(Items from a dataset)
----
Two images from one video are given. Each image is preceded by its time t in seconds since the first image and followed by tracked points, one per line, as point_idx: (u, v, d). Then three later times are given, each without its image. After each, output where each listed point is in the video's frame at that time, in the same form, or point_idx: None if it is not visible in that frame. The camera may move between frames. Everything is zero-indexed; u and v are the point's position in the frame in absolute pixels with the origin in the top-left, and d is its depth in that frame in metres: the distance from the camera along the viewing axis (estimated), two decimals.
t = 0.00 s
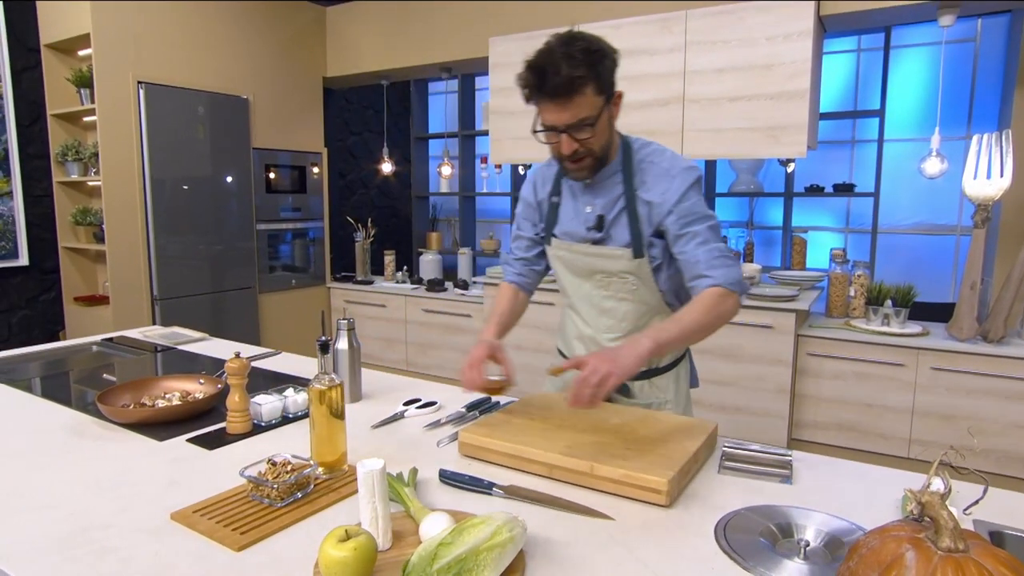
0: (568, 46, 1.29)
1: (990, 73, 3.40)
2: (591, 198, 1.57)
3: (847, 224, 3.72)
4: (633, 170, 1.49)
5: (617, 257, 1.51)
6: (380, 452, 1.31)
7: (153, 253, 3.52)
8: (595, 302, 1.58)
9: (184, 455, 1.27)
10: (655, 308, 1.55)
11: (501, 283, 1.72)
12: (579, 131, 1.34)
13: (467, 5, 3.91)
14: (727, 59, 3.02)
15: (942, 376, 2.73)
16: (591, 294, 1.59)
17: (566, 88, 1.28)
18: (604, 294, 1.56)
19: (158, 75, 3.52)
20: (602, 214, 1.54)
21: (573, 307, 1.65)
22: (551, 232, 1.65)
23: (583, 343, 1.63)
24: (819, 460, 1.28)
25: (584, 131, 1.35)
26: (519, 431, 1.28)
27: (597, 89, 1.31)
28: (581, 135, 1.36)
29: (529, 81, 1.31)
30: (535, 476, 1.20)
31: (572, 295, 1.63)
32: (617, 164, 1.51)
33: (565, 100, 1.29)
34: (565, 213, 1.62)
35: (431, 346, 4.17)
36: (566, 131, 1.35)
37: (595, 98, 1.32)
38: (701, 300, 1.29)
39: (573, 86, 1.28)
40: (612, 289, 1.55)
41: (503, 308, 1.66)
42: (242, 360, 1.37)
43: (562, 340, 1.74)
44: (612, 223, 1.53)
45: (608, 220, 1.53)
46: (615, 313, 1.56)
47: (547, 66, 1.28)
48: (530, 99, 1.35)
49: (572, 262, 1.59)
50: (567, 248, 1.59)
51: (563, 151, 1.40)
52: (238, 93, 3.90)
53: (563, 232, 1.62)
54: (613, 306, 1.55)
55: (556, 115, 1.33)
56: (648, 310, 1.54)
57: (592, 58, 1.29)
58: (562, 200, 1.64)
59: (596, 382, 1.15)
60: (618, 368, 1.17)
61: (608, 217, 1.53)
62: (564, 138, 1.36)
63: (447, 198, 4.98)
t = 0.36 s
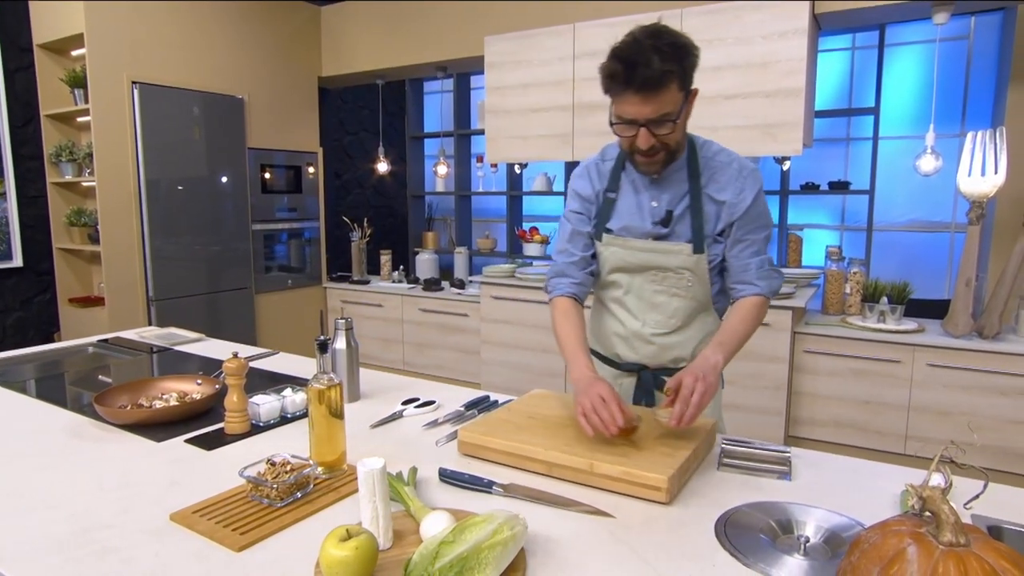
----
## TASK PROMPT
Every line from the one with "59: (596, 382, 1.15)" to the end of the records above should be restated word for word, and no picture belongs in the copy.

## RESPONSE BOX
59: (596, 382, 1.15)
60: (618, 368, 1.17)
61: (608, 217, 1.53)
62: (564, 138, 1.36)
63: (447, 198, 4.98)
t = 0.36 s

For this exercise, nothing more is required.